Acknowledging the idea would be "controversial", Mr Reid declared yesterday that radical changes were necessary to the Geneva Convention, that there should be a right to carry out pre-emptive strikes on a perceived threat and that intervention should be allowed in another sovereign country to save its people from internal repression.
He maintained that the alterations were necessary to counter terrorist organisations which were capable of carrying out devastating attacks while ignoring laws which governments have to abide by.
Critics claimed, however, that such "reforms" would herald a slide towards draconian actions by the Government, such as practised by the Bush administration at Guantanamo Bay, hitherto held to be illegal by British courts.
It would also have provided another excuse for invading Iraq in the light of the Government's failure to prove that Saddam Hussein was producing weapons of mass destruction.

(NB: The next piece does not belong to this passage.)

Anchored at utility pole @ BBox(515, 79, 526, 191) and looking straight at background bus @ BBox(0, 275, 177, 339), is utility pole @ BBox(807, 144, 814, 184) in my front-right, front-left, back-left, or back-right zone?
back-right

More immediately the changes would allow military strikes against installations in Iran, suspected of attempting to manufacture nuclear weapons, which government ministers privately say will breach current international laws.
Mr Reid said "We risk trying to fight a 21st century conflict with 20th century rules which, when they were devised, did not contemplate the type of enemy which is now extant.

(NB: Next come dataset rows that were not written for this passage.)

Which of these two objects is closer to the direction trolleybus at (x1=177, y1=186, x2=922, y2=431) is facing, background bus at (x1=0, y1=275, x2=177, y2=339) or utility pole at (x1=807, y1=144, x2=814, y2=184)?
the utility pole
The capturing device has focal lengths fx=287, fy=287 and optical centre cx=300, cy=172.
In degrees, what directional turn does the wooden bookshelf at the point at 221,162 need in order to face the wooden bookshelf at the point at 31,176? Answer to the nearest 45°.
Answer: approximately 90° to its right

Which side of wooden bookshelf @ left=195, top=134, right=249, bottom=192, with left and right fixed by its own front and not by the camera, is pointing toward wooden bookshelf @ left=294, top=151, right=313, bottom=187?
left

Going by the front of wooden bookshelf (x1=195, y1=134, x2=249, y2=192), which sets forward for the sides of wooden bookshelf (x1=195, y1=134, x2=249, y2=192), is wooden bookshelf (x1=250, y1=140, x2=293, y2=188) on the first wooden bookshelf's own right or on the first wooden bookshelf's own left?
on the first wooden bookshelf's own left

"The laws of the 20th century placed constraints on us all which enhanced peace and protected liberty. We must ask ourselves whether, as the new century begins, they will do the same. We now have to cope with a deliberate regression towards barbaric terrorism by our opponents. The legal constraints upon us have to be set against an enemy that adheres to no constraints whatsoever."
On the question of confronting regimes brutalising their own people, Mr Reid received an element of support from shadow Foreign Secretary William Hague. Mr Hague, on a visit to Darfur, said the international community must do more to provide "protection and security" for the people of the Sudanese province.